At first glance this seems like an impossible task. When Google last published their stats they had indexed approximately 8 billion web pages as of first quarter 2005 (they have since stopped publishing a number however speculation has it well above 10 billion). That sounds like a lot, until you consider that most of the global 500 can easily exceed this number with historical files and email alone (One investment bank told me they have well over 2 billion active emails not counting their archives). Therefore, a large enterprise would be burdened with the same level of indexing as Google faces every day. No wonder it is commonly considered an impossible task.

What does it take to index a billion objects? Well, if you apply technology similar to the internet, then you will need 20-80,000 computers to process the data and store the index. This amount of compute resources is not practical for an enterprise to apply to any problem. The enterprise indexing problem is so daunting that most search companies recommend enterprises first decide which information is important and searchable and which information is not in order to reduce the problem set.

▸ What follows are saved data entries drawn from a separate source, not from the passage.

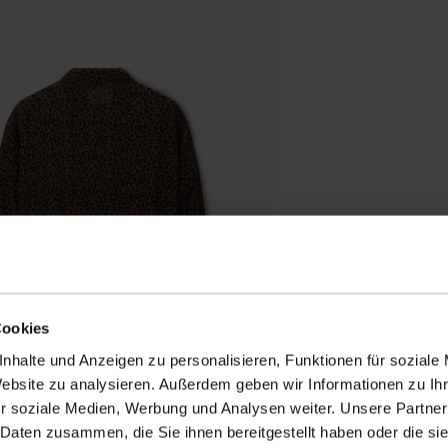
Cookies
nhalte und Anzeigen zu personalisieren, Funktionen für soziale
Website zu analysieren. Außerdem geben wir Informationen zu I
r soziale Medien, Werbung und Analysen weiter. Unsere Partner
 Daten zusammen, die Sie ihnen bereitgestellt haben oder die s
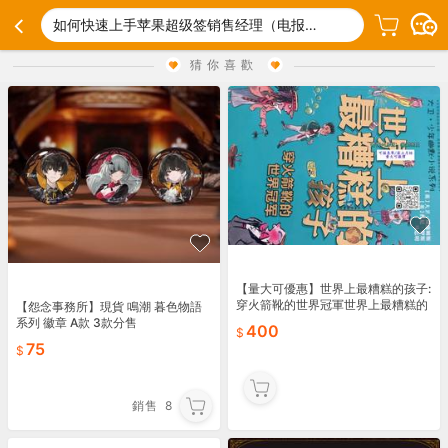
如何快速上手苹果超级签销售经理（电报Qianmingipa8）.kes
猜你喜歡
【量大可優惠】世界上最糟糕的孩子:
穿火箭靴的世界冠軍世界上最糟糕的
【怨念事務所】現貨 鳴潮 暮色物語
孩子:吞掉壹切的貪吃鬼世界上最糟糕
系列 徽章 A款 3款分售
400
的孩子:屁股上長沙發
75
銷售
8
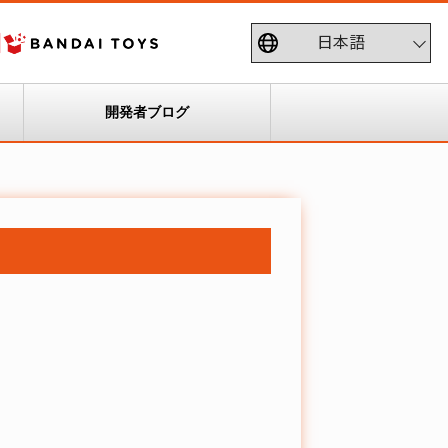
開発者ブログ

Recently I read the transcript of an Interop speech from a vendor in this space who was quoted as saying that “before you attempt indexing of enterprise data you first need to determine what is important”. Of course, this is not practical as you need to get an understanding of all content before any segmentation can be done. The problem with indexing large volumes of enterprise data is that it needs to be approached much more efficiently as compared to traditional indexing, which works well on the Internet.

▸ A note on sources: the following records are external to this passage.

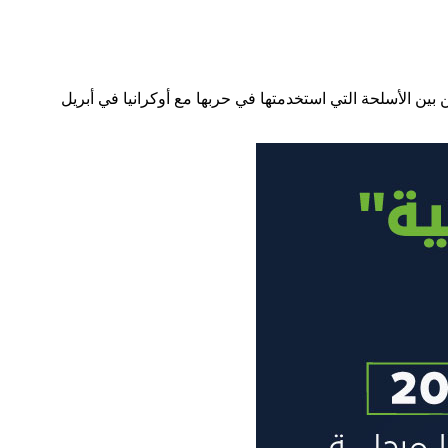
التي كان من بين الأسلحة التي استخدمتها في حربها مع أوكرانيا في أبريل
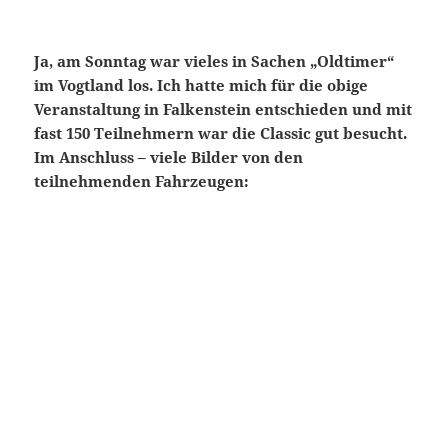
Ja, am Sonntag war vieles in Sachen „Oldtimer“
im Vogtland los. Ich hatte mich für die obige
Veranstaltung in Falkenstein entschieden und mit
fast 150 Teilnehmern war die Classic gut besucht.
Im Anschluss – viele Bilder von den
teilnehmenden Fahrzeugen:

Index Engines’ attacked the two major inhibitors to enterprise wide indexing. The first challenge is the speed of indexing and the second is the size of the index. We found that traditional document scrapping tools were to slow, at around 2MB per second, and often required that a copy of the data is created for dedicated processing. We developed word scrapping technology that scrapes words at line speeds (approximately 200 MB/sec). Why is this important? Because an enterprise creates data constantly, much faster than users on the Internet create web pages and the indexing of this data needs to occur quickly in order to maintain currency and accuracy without burdening the IT infrastructure with extensive processing requirements.

The second, and most challenging inhibitor to enterprise wide indexing, is the size of the index itself. If you have 100 TBs of email and unstructured files and the index storage requirements of enterprise indexing solutions can be from 40 to well over 100% of the original document size. This results in terabytes, even petabytes to store the index! The Index Engines database can process 4 million words per-second with a resulting index of only 8% of the size of the content. Using the above example of 100 TB’s of data, this results in approximately 8TB’s of storage which is a far more realistic number and easier for a CIO to accept.

Indexing the enterprise must be done with speed and efficiency. Any IT manager will tell you they don’t want to solve one problem by creating new problems. Traditional indexing approaches may provide a solution for data discovery, but they also result in challenges related to processing power and storage that most firms will not accept. This is why a new approach was required, one that now makes enterprise wide indexing possible.